In an era where digital borders are fluid and routing table shifts are constant, understanding exactly where an IP address resides is a cornerstone of network security and performance. During the AIORI-2 Hackathon, team Intelligent IP from Christ University developed a machine-learning-driven geolocation module that moves beyond static databases by integrating active network measurements and multi-model ensembles.
1. The Core Innovation: RTT-Enhanced Intelligence
Traditional geolocation often relies on administrative records that may be outdated. Our approach anchors itself in RFC 9092 (Flow Data Export) and RFC 8805 (Self-Published Geolocation), but adds a vital layer of ground-truth: Round-Trip Time (RTT). By probing IPs from multiple vantage points (Bangalore and Sirsa), we generate a unique “latency signature” for every address.

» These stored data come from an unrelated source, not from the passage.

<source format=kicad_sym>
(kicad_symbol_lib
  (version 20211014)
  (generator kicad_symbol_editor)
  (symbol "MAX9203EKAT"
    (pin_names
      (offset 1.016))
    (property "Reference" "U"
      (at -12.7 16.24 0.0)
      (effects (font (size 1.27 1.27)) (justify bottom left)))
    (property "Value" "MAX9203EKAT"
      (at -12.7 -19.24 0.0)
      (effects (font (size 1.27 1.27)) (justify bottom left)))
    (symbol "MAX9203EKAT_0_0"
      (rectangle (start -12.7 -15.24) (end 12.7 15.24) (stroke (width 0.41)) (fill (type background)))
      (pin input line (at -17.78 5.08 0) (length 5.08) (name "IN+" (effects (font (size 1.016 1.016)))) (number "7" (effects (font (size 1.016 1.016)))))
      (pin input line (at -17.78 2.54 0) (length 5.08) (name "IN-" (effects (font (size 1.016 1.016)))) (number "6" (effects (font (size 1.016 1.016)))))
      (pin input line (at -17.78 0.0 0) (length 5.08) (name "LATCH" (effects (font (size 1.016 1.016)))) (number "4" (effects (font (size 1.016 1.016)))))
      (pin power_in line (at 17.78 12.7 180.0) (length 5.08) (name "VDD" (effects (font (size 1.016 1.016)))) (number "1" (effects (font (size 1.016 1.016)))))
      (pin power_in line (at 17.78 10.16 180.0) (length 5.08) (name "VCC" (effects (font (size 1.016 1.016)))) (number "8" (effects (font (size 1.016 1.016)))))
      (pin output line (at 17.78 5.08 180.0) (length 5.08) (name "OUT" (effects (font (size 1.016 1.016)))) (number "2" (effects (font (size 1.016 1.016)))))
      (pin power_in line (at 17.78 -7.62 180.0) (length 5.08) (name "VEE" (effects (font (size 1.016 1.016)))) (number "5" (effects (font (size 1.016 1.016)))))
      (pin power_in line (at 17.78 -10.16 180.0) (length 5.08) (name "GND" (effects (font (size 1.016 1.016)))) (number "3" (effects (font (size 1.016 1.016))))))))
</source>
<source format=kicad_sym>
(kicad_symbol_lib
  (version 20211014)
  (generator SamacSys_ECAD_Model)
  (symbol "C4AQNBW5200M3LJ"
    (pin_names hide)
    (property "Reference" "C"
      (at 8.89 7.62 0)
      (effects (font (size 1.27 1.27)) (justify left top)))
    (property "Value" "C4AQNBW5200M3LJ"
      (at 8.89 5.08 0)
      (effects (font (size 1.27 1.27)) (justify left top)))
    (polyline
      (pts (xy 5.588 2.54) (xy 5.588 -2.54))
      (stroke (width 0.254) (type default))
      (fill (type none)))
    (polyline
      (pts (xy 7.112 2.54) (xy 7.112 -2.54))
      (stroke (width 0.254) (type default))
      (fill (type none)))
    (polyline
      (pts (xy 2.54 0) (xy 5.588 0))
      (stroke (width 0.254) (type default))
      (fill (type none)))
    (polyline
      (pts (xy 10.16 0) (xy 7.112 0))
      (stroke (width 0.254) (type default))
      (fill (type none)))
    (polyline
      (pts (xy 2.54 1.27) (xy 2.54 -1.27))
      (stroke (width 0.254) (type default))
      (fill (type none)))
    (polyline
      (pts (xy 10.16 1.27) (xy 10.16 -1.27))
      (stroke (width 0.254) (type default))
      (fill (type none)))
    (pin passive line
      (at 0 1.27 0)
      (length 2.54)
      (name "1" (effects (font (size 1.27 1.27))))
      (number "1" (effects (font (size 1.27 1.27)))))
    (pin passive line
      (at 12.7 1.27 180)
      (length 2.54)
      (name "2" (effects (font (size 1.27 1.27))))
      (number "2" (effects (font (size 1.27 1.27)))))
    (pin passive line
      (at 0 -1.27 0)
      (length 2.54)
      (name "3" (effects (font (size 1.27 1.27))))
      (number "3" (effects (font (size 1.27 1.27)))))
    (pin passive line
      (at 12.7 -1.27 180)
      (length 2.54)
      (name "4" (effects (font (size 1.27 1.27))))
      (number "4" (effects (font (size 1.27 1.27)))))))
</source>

- RFC 792 (ICMP): Used for gathering raw RTT samples.
- Ensemble Modeling: We utilize LightGBM, XGBoost, and Random Forest to process these signals. This multi-model approach ensures that if one model is biased toward ASN data, another can correct it using RTT-derived features.
2. Architecture & Pipeline
The system is designed for high-concurrency environments, using a Flask-based API and a sophisticated preprocessing pipeline that handles the noisy reality of Internet data.
Key Technical Achievements:
- City-Level Accuracy: Achieved 92.4% accuracy in Indian metropolitan regions.
- VPN/Proxy Gate: Integrated an initial check via ipwho.is to filter out non-actionable traffic before running the inference stack.
- Inference Speed: Under 100ms per query once model artifacts are cached in memory.
3. Performance & Validation
| Test | Result | Observation |
|---|---|---|
| Model Accuracy | 92.4% | Enriched RTT columns provided a 4% boost over static baselines. |
| Inference Time | < 100ms | Optimized by serving pre-loaded .joblib artifacts. |
| Missing Data | Robust | Median-based imputation handles intermittent probe failures gracefully. |
| Top-3 Accuracy | ≥ 97% | Provides a highly reliable “Best Guess” for network operators. |
4. Overcoming Interoperability Hurdles
One of the major challenges we faced was Artifact Weight. Tree-based models like Random Forest can produce massive files (~350MB). Reloading these on every request caused significant latency. We pivoted to a startup-caching strategy, ensuring models are loaded once into memory, which reduced response times from seconds to milliseconds.
“Bringing RTT data from Bangalore and Sirsa into the model made me appreciate how ground-level measurements can sharpen IP geolocation. It’s about turning numbers into real network stories.” — Team Intelligent IP
5. Future Roadmap: The Path to Standardization
Our future work focuses on expanding the “vantage point” network to cities like Delhi and Hyderabad to further refine metropolitan discrimination. We are also preparing a draft submission for the IETF IPPM Working Group to propose extensions for RFC 8805 that include measurement-based confidence metrics in geolocation feeds.